Reproduza o trecho do texto sobre a separação dos Poderes que se inicia com as palavras contendo "Quanto às políticas" e termina em "DJ de 3-2-2006.", substituindo "políticas públicas" por "ações governamentais".

• _Texto apresentado_:
*-*-*
Quanto às políticas públicas e a interferência nas
competências originárias dos “poderes”, o Supremo Tribunal Federal tem se
manifestado:
“As restrições
impostas ao exercício das competências constitucionais conferidas ao Poder
Executivo, incluída a definição de políticas públicas, importam em
contrariedade ao princípio da independência e harmonia entre os Poderes.”
(ADI 4.102, rel. min. Cármen Lúcia, julgamento em 30-10-2014, Plenário, DJE de
10-2-2015.) Vide: RE 436.996-AgR, rel. min. Celso de Mello, julgamento em
22-11-2005, Segunda Turma, DJ de 3-2-2006.
“É inconstitucional qualquer tentativa do
Poder Legislativo de definir previamente conteúdos ou estabelecer prazos para
que o Poder Executivo, em relação às matérias afetas a sua iniciativa,
apresente proposições legislativas, mesmo em sede da Constituição estadual,
porquanto ofende, na seara administrativa, a garantia de gestão superior dada
ao chefe daquele Poder.” (ADI 179, rel. min. Dias Toffoli, julgamento em
19-2-2014, Plenário, DJE de 28-3-2014.)
*-*-*
• _Bloco de dados_:
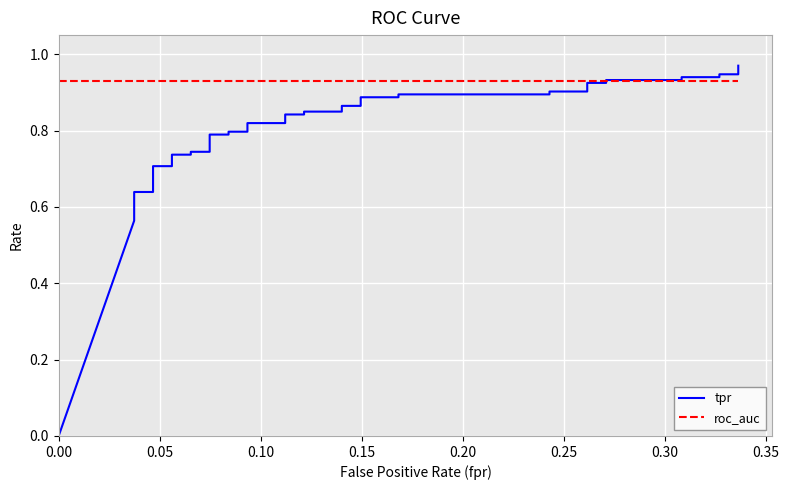

What is the maximum value shown in the chart?

1.0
*-*-*
• _Seção de resposta_:
Quanto às ações governamentais e a interferência nas
competências originárias dos “poderes”, o Supremo Tribunal Federal tem se
manifestado:
“As restrições
impostas ao exercício das competências constitucionais conferidas ao Poder
Executivo, incluída a definição de ações governamentais, importam em
contrariedade ao princípio da independência e harmonia entre os Poderes.”
(ADI 4.102, rel. min. Cármen Lúcia, julgamento em 30-10-2014, Plenário, DJE de
10-2-2015.) Vide: RE 436.996-AgR, rel. min. Celso de Mello, julgamento em
22-11-2005, Segunda Turma, DJ de 3-2-2006.